:: Problem details ::
Could you render every line of the data below as a Markdown table with the columns Row and Line, numbering the rows and skipping any blank lines? Leave the pictures out of your answer.

:: Extracted page text data ::
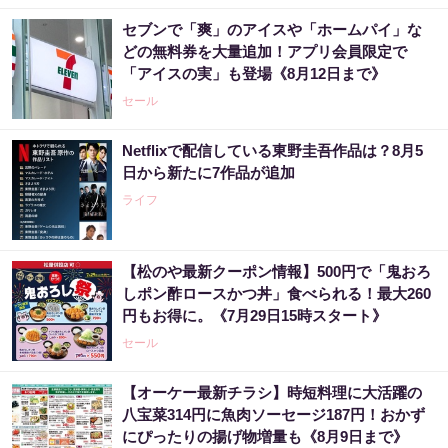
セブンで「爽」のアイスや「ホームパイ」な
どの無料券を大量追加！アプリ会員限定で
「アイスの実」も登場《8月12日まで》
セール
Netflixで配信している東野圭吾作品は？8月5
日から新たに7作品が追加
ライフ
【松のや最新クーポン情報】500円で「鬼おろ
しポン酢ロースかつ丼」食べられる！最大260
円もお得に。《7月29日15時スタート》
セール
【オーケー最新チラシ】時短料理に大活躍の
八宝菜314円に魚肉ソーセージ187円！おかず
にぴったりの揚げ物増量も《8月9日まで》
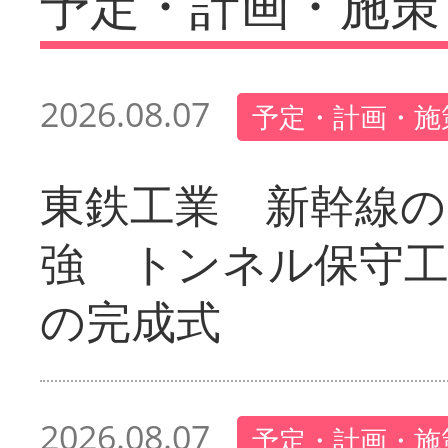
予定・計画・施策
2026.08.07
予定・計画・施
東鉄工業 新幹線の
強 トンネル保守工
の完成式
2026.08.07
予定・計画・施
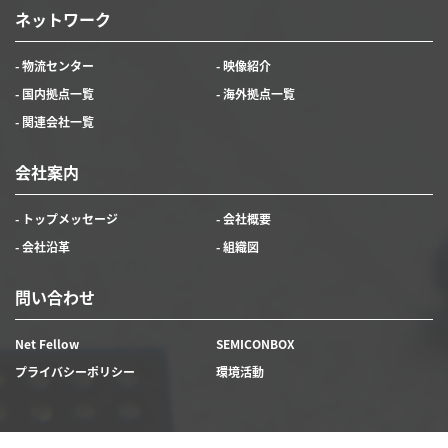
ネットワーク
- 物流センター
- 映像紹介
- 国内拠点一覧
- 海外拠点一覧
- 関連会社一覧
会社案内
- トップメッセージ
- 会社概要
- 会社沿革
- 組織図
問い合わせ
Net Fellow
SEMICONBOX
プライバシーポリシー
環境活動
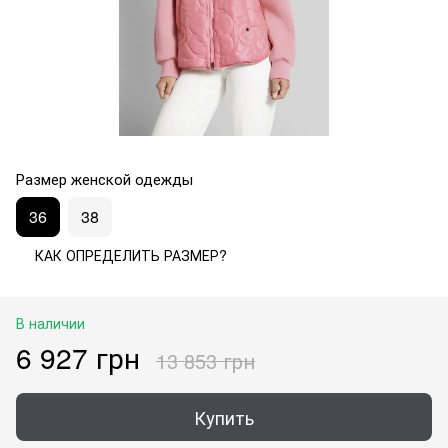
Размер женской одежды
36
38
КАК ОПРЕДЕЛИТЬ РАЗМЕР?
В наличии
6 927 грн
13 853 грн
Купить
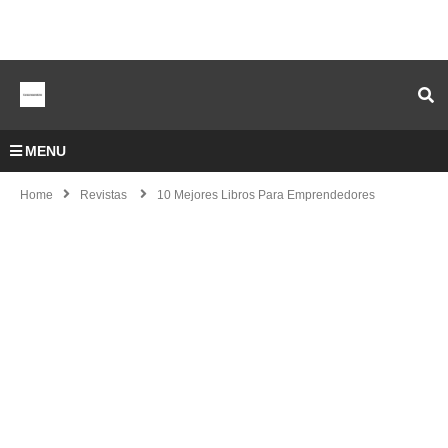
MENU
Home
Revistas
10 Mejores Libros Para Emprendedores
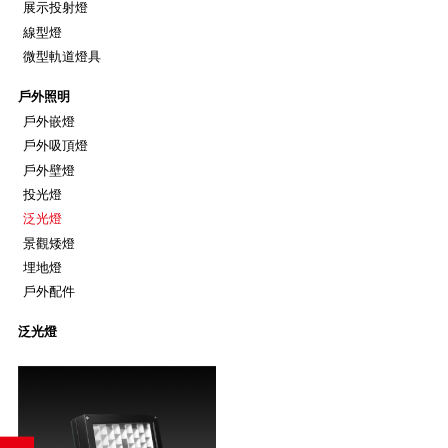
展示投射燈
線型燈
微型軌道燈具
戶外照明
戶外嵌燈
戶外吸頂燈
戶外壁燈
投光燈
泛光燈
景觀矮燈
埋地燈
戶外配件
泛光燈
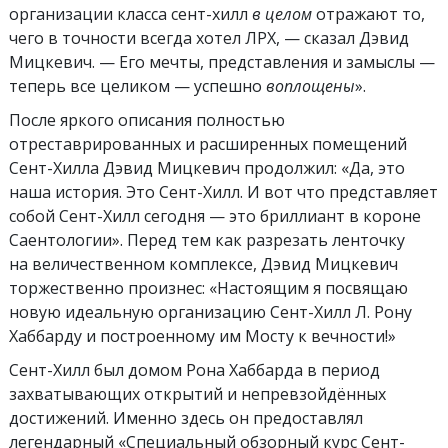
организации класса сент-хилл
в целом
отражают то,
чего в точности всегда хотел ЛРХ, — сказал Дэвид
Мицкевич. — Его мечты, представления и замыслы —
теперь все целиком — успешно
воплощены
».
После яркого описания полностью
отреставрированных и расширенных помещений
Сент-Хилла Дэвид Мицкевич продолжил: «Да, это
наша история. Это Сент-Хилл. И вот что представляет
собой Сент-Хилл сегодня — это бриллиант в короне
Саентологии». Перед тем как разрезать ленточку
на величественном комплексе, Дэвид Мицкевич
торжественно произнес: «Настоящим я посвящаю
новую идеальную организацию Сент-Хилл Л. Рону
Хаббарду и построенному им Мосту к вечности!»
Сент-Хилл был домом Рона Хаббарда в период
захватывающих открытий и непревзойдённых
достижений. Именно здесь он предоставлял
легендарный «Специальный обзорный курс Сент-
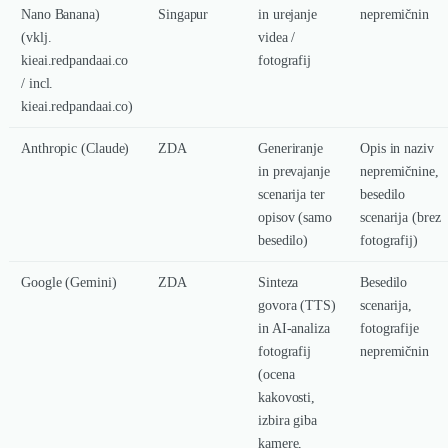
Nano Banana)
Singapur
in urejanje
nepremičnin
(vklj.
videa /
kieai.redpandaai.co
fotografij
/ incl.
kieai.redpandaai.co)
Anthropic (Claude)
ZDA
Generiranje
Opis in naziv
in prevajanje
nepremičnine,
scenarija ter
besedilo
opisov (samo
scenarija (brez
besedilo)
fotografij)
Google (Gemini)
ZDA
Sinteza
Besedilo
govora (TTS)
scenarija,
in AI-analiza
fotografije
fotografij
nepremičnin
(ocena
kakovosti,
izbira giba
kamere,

:: Answer box ::
| Row | Line |
|---|---|
| 1 | セブンで「爽」のアイスや「ホームパイ」な |
| 2 | どの無料券を大量追加！アプリ会員限定で |
| 3 | 「アイスの実」も登場《8月12日まで》 |
| 4 | セール |
| 5 | Netflixで配信している東野圭吾作品は？8月5 |
| 6 | 日から新たに7作品が追加 |
| 7 | ライフ |
| 8 | 【松のや最新クーポン情報】500円で「鬼おろ |
| 9 | しポン酢ロースかつ丼」食べられる！最大260 |
| 10 | 円もお得に。《7月29日15時スタート》 |
| 11 | セール |
| 12 | 【オーケー最新チラシ】時短料理に大活躍の |
| 13 | 八宝菜314円に魚肉ソーセージ187円！おかず |
| 14 | にぴったりの揚げ物増量も《8月9日まで》 |
| 15 | 予定・計画・施策 |
| 16 | 2026.08.07 |
| 17 | 予定・計画・施 |
| 18 | 東鉄工業 新幹線の |
| 19 | 強 トンネル保守工 |
| 20 | の完成式 |
| 21 | 2026.08.07 |
| 22 | 予定・計画・施 |
| 23 | ネットワーク |
| 24 | - 物流センター |
| 25 | - 映像紹介 |
| 26 | - 国内拠点一覧 |
| 27 | - 海外拠点一覧 |
| 28 | - 関連会社一覧 |
| 29 | 会社案内 |
| 30 | - トップメッセージ |
| 31 | - 会社概要 |
| 32 | - 会社沿革 |
| 33 | - 組織図 |
| 34 | 問い合わせ |
| 35 | Net Fellow |
| 36 | SEMICONBOX |
| 37 | プライバシーポリシー |
| 38 | 環境活動 |
| 39 | Размер женской одежды |
| 40 | 36 |
| 41 | 38 |
| 42 | КАК ОПРЕДЕЛИТЬ РАЗМЕР? |
| 43 | В наличии |
| 44 | 6 927 грн |
| 45 | 13 853 грн |
| 46 | Купить |
| 47 | MENU |
| 48 | Home |
| 49 | Revistas |
| 50 | 10 Mejores Libros Para Emprendedores |
| 51 | 展示投射燈 |
| 52 | 線型燈 |
| 53 | 微型軌道燈具 |
| 54 | 戶外照明 |
| 55 | 戶外嵌燈 |
| 56 | 戶外吸頂燈 |
| 57 | 戶外壁燈 |
| 58 | 投光燈 |
| 59 | 泛光燈 |
| 60 | 景觀矮燈 |
| 61 | 埋地燈 |
| 62 | 戶外配件 |
| 63 | 泛光燈 |
| 64 | организации класса сент-хилл |
| 65 | в целом |
| 66 | отражают то, |
| 67 | чего в точности всегда хотел ЛРХ, — сказал Дэвид |
| 68 | Мицкевич. — Его мечты, представления и замыслы — |
| 69 | теперь все целиком — успешно |
| 70 | воплощены |
| 71 | ». |
| 72 | После яркого описания полностью |
| 73 | отреставрированных и расширенных помещений |
| 74 | Сент-Хилла Дэвид Мицкевич продолжил: «Да, это |
| 75 | наша история. Это Сент-Хилл. И вот что представляет |
| 76 | собой Сент-Хилл сегодня — это бриллиант в короне |
| 77 | Саентологии». Перед тем как разрезать ленточку |
| 78 | на величественном комплексе, Дэвид Мицкевич |
| 79 | торжественно произнес: «Настоящим я посвящаю |
| 80 | новую идеальную организацию Сент-Хилл Л. Рону |
| 81 | Хаббарду и построенному им Мосту к вечности!» |
| 82 | Сент-Хилл был домом Рона Хаббарда в период |
| 83 | захватывающих открытий и непревзойдённых |
| 84 | достижений. Именно здесь он предоставлял |
| 85 | легендарный «Специальный обзорный курс Сент- |
| 86 | Nano Banana) |
| 87 | Singapur |
| 88 | in urejanje |
| 89 | nepremičnin |
| 90 | (vklj. |
| 91 | videa / |
| 92 | kieai.redpandaai.co |
| 93 | fotografij |
| 94 | / incl. |
| 95 | kieai.redpandaai.co) |
| 96 | Anthropic (Claude) |
| 97 | ZDA |
| 98 | Generiranje |
| 99 | Opis in naziv |
| 100 | in prevajanje |
| 101 | nepremičnine, |
| 102 | scenarija ter |
| 103 | besedilo |
| 104 | opisov (samo |
| 105 | scenarija (brez |
| 106 | besedilo) |
| 107 | fotografij) |
| 108 | Google (Gemini) |
| 109 | ZDA |
| 110 | Sinteza |
| 111 | Besedilo |
| 112 | govora (TTS) |
| 113 | scenarija, |
| 114 | in AI-analiza |
| 115 | fotografije |
| 116 | fotografij |
| 117 | nepremičnin |
| 118 | (ocena |
| 119 | kakovosti, |
| 120 | izbira giba |
| 121 | kamere, |